**Available data:**
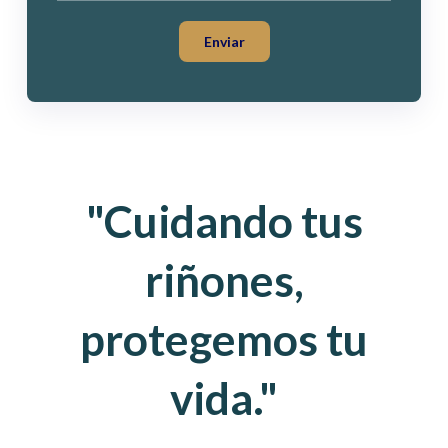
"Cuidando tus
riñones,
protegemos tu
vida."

---

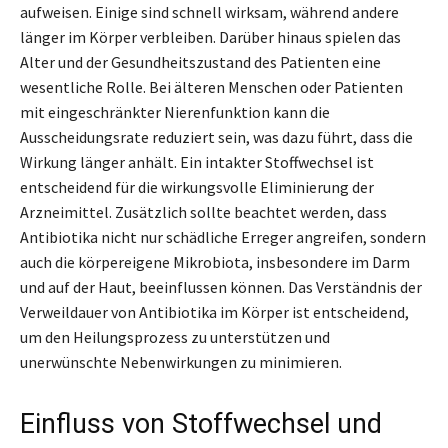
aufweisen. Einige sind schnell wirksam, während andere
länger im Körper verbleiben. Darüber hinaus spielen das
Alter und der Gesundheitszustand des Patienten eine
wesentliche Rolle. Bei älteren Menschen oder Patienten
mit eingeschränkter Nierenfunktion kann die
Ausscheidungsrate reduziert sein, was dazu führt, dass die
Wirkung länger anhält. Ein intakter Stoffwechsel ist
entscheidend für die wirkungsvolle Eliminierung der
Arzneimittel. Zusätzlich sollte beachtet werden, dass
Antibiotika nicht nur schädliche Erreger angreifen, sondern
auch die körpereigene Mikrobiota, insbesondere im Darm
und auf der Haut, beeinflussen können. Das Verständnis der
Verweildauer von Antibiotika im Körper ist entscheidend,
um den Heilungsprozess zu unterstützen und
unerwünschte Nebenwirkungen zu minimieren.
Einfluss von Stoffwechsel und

**Exercise description:** Each line in the entries above, starting at the line with "länger im Körper" and ending at the line with "Antibiotika nicht nur", is to be printed exactly, and only those lines.

**Task output:**
länger im Körper verbleiben. Darüber hinaus spielen das
Alter und der Gesundheitszustand des Patienten eine
wesentliche Rolle. Bei älteren Menschen oder Patienten
mit eingeschränkter Nierenfunktion kann die
Ausscheidungsrate reduziert sein, was dazu führt, dass die
Wirkung länger anhält. Ein intakter Stoffwechsel ist
entscheidend für die wirkungsvolle Eliminierung der
Arzneimittel. Zusätzlich sollte beachtet werden, dass
Antibiotika nicht nur schädliche Erreger angreifen, sondern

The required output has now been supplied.